(Version difference data)
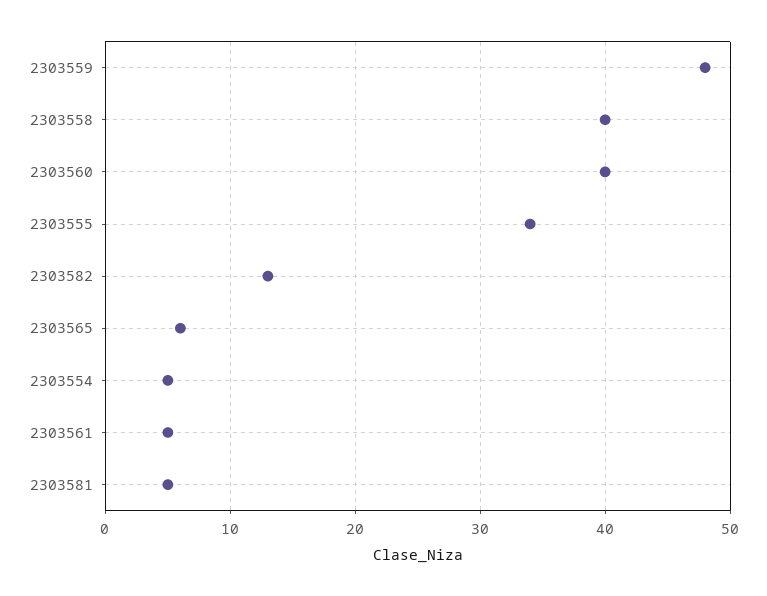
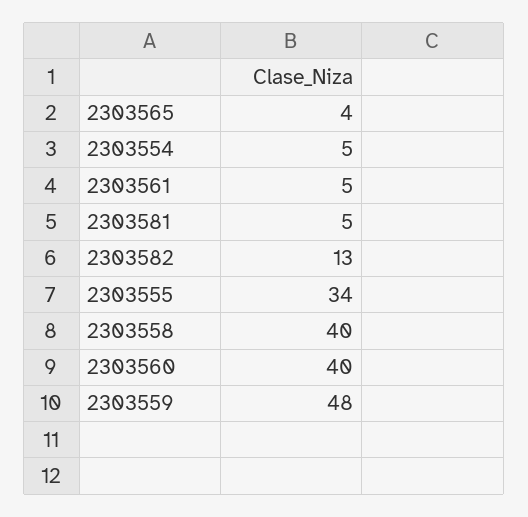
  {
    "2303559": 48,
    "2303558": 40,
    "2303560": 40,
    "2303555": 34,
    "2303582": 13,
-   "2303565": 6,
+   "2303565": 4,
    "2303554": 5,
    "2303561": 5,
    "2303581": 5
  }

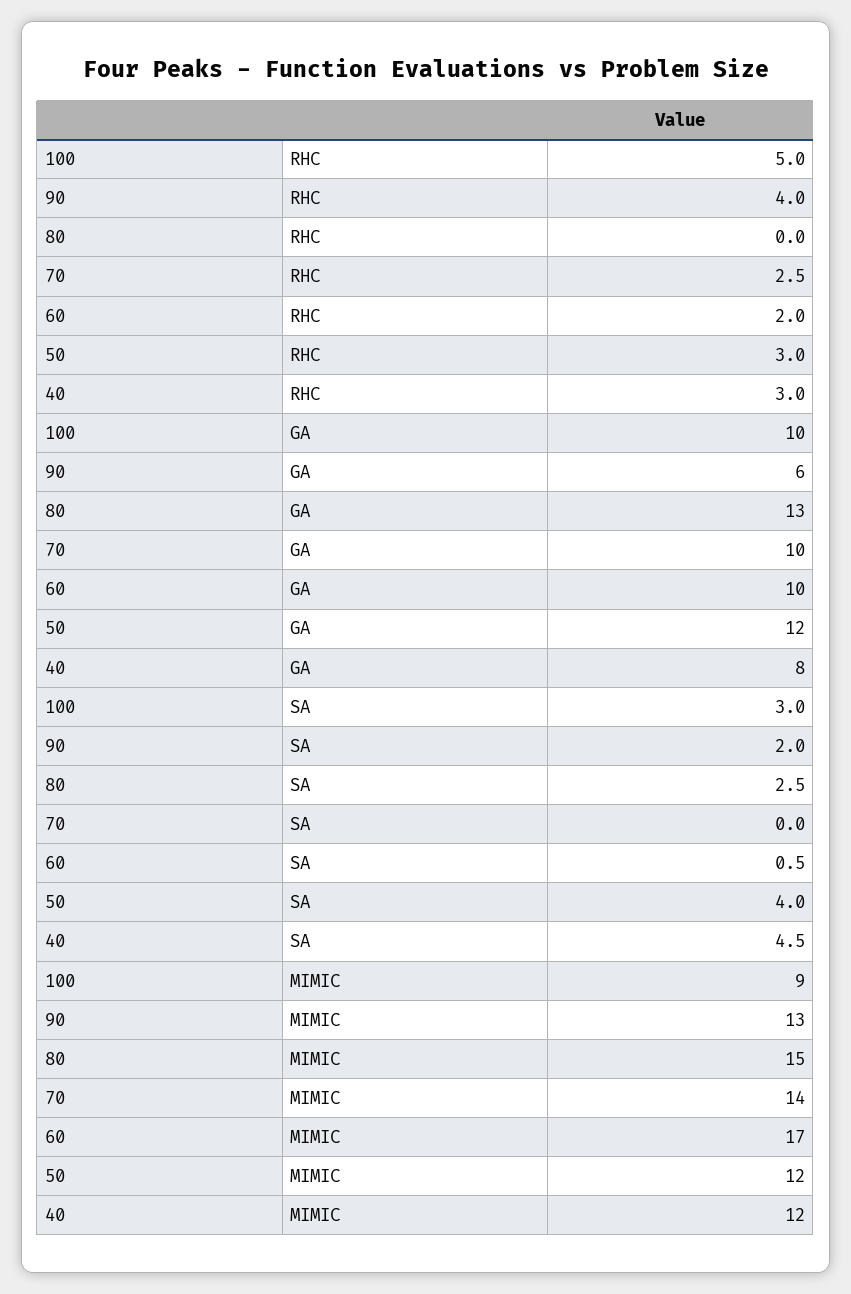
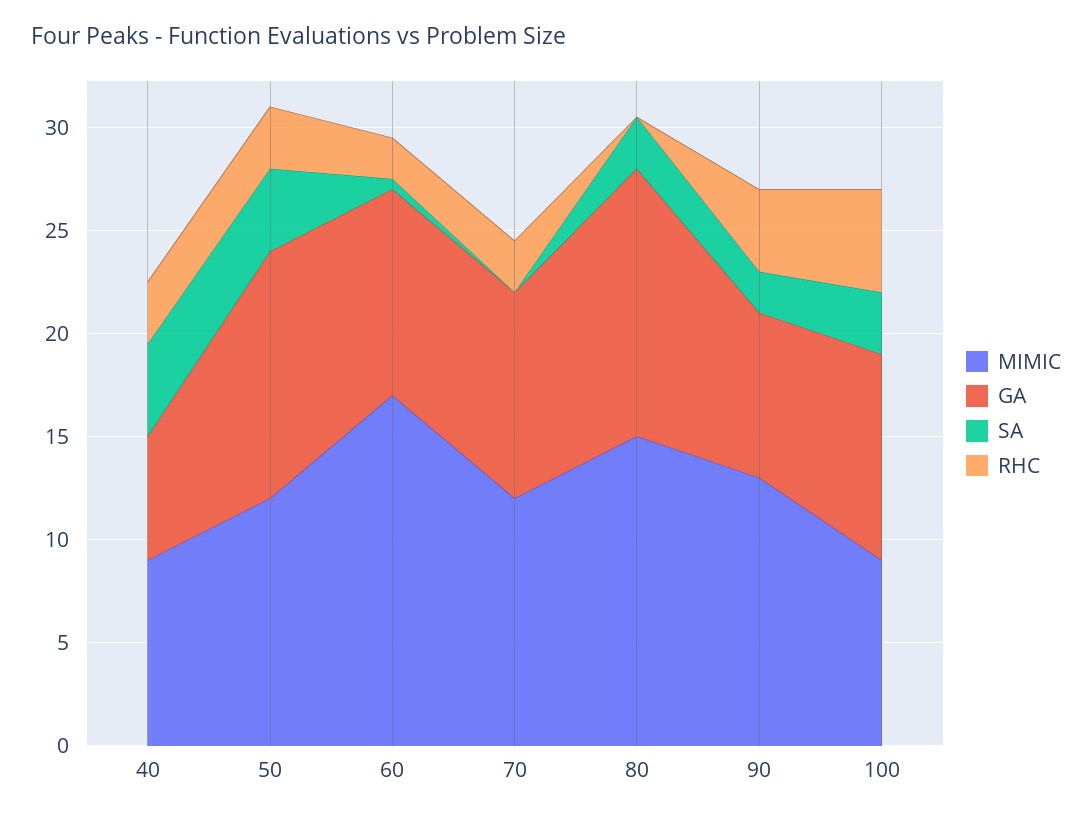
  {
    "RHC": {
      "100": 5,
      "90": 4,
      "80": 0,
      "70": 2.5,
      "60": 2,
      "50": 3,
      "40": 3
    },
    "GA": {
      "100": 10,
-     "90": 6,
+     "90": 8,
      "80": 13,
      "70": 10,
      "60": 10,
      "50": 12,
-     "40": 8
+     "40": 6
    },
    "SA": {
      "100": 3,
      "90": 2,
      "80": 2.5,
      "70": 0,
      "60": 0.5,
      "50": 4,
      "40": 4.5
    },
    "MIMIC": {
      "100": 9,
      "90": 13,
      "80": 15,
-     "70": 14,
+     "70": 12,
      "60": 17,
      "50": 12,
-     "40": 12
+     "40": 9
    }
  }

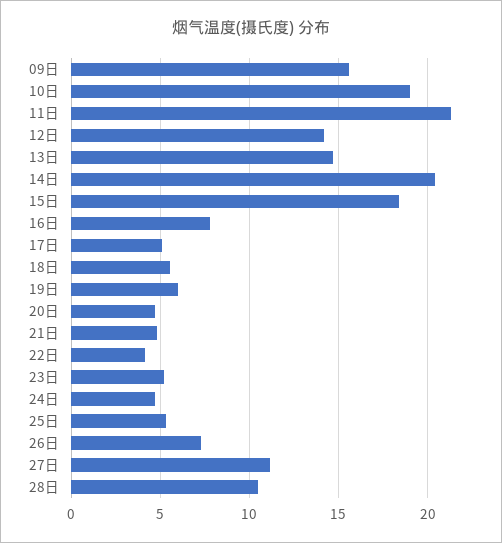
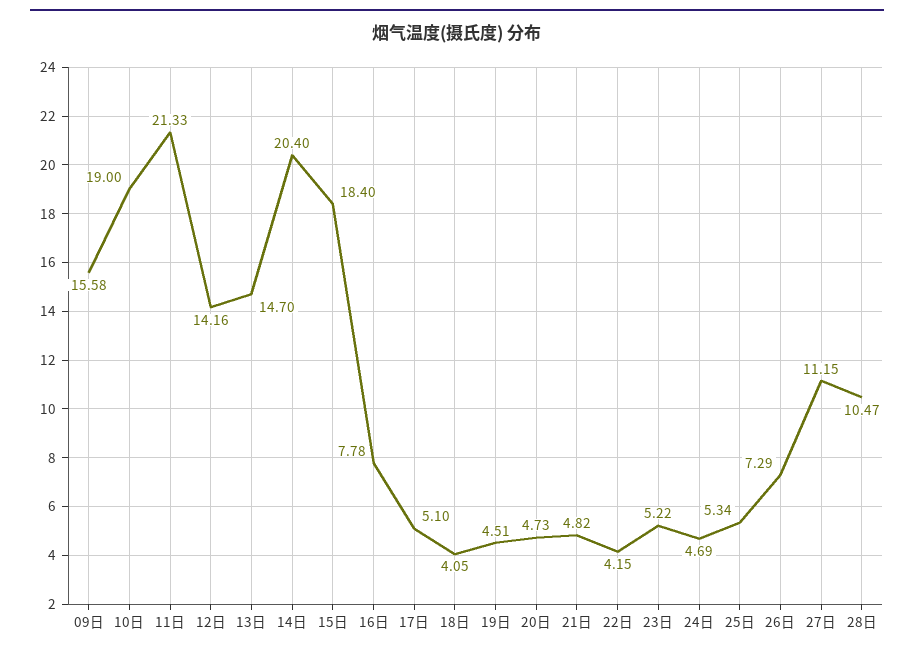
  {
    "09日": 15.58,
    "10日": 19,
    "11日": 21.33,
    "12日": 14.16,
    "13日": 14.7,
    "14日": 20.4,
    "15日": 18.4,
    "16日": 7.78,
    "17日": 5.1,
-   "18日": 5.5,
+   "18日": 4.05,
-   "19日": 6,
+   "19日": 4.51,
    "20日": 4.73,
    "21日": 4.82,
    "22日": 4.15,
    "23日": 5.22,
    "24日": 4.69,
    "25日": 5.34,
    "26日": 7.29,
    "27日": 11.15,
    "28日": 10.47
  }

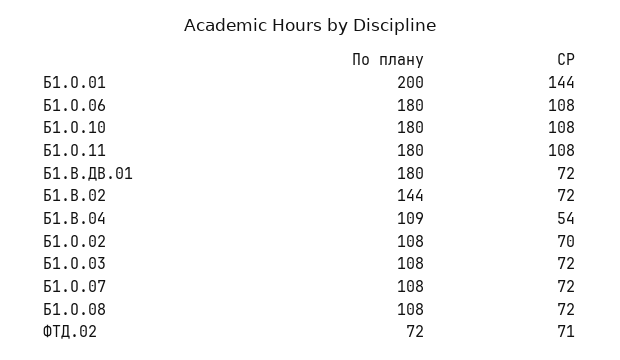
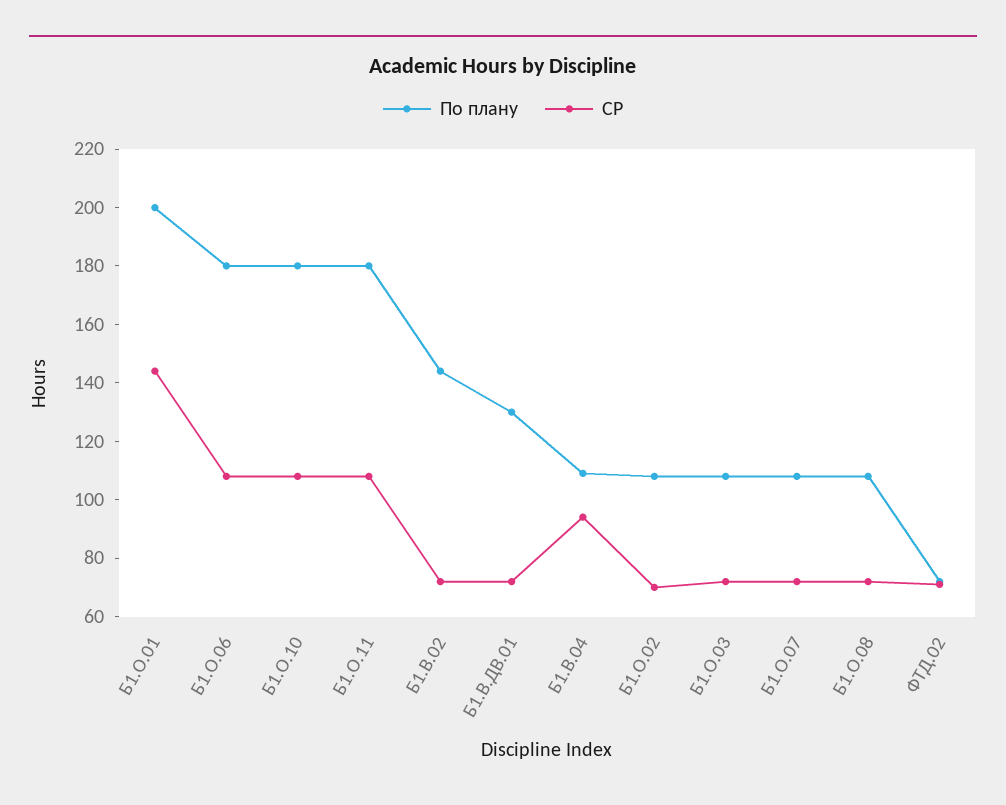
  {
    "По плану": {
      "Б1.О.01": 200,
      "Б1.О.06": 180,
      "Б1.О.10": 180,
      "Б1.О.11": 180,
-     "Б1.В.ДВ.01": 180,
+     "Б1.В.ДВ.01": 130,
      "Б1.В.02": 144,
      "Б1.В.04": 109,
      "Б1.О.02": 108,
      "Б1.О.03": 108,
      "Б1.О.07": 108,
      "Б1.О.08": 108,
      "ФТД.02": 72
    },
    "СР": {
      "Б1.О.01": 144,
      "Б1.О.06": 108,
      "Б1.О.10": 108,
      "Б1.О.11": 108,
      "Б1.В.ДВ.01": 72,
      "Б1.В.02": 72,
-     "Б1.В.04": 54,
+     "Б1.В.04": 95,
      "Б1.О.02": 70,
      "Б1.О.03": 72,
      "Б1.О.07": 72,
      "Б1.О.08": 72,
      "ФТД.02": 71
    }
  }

**What is being asked**
When you copy the entries, keep every word exactly as it stands and drop any pictures.

**Final answer**
  {
    "2303559": 48,
    "2303558": 40,
    "2303560": 40,
    "2303555": 34,
    "2303582": 13,
-   "2303565": 6,
+   "2303565": 4,
    "2303554": 5,
    "2303561": 5,
    "2303581": 5
  }

  {
    "RHC": {
      "100": 5,
      "90": 4,
      "80": 0,
      "70": 2.5,
      "60": 2,
      "50": 3,
      "40": 3
    },
    "GA": {
      "100": 10,
-     "90": 6,
+     "90": 8,
      "80": 13,
      "70": 10,
      "60": 10,
      "50": 12,
-     "40": 8
+     "40": 6
    },
    "SA": {
      "100": 3,
      "90": 2,
      "80": 2.5,
      "70": 0,
      "60": 0.5,
      "50": 4,
      "40": 4.5
    },
    "MIMIC": {
      "100": 9,
      "90": 13,
      "80": 15,
-     "70": 14,
+     "70": 12,
      "60": 17,
      "50": 12,
-     "40": 12
+     "40": 9
    }
  }

  {
    "09日": 15.58,
    "10日": 19,
    "11日": 21.33,
    "12日": 14.16,
    "13日": 14.7,
    "14日": 20.4,
    "15日": 18.4,
    "16日": 7.78,
    "17日": 5.1,
-   "18日": 5.5,
+   "18日": 4.05,
-   "19日": 6,
+   "19日": 4.51,
    "20日": 4.73,
    "21日": 4.82,
    "22日": 4.15,
    "23日": 5.22,
    "24日": 4.69,
    "25日": 5.34,
    "26日": 7.29,
    "27日": 11.15,
    "28日": 10.47
  }

  {
    "По плану": {
      "Б1.О.01": 200,
      "Б1.О.06": 180,
      "Б1.О.10": 180,
      "Б1.О.11": 180,
-     "Б1.В.ДВ.01": 180,
+     "Б1.В.ДВ.01": 130,
      "Б1.В.02": 144,
      "Б1.В.04": 109,
      "Б1.О.02": 108,
      "Б1.О.03": 108,
      "Б1.О.07": 108,
      "Б1.О.08": 108,
      "ФТД.02": 72
    },
    "СР": {
      "Б1.О.01": 144,
      "Б1.О.06": 108,
      "Б1.О.10": 108,
      "Б1.О.11": 108,
      "Б1.В.ДВ.01": 72,
      "Б1.В.02": 72,
-     "Б1.В.04": 54,
+     "Б1.В.04": 95,
      "Б1.О.02": 70,
      "Б1.О.03": 72,
      "Б1.О.07": 72,
      "Б1.О.08": 72,
      "ФТД.02": 71
    }
  }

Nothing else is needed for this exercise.